▶ _Saved data entries_
━━━━━━━━━━━━━━━━━━━━━━━━━━━━━━

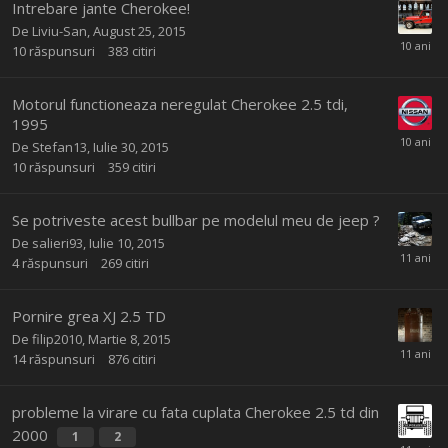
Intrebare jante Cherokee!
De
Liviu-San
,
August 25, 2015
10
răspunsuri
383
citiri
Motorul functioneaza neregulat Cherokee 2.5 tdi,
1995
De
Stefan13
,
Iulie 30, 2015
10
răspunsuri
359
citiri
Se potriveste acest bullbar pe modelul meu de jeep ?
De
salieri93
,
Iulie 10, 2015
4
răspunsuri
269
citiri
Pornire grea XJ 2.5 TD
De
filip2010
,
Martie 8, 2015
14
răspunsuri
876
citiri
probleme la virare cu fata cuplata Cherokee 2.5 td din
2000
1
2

━━━━━━━━━━━━━━━━━━━━━━━━━━━━━━

▶ _TASK OBJECTIVE_
Return every entry above exactly as written, with no pictures included.

▶ _RESPONSE BELOW_
Intrebare jante Cherokee!
De
Liviu-San
,
August 25, 2015
10
răspunsuri
383
citiri
Motorul functioneaza neregulat Cherokee 2.5 tdi,
1995
De
Stefan13
,
Iulie 30, 2015
10
răspunsuri
359
citiri
Se potriveste acest bullbar pe modelul meu de jeep ?
De
salieri93
,
Iulie 10, 2015
4
răspunsuri
269
citiri
Pornire grea XJ 2.5 TD
De
filip2010
,
Martie 8, 2015
14
răspunsuri
876
citiri
probleme la virare cu fata cuplata Cherokee 2.5 td din
2000
1
2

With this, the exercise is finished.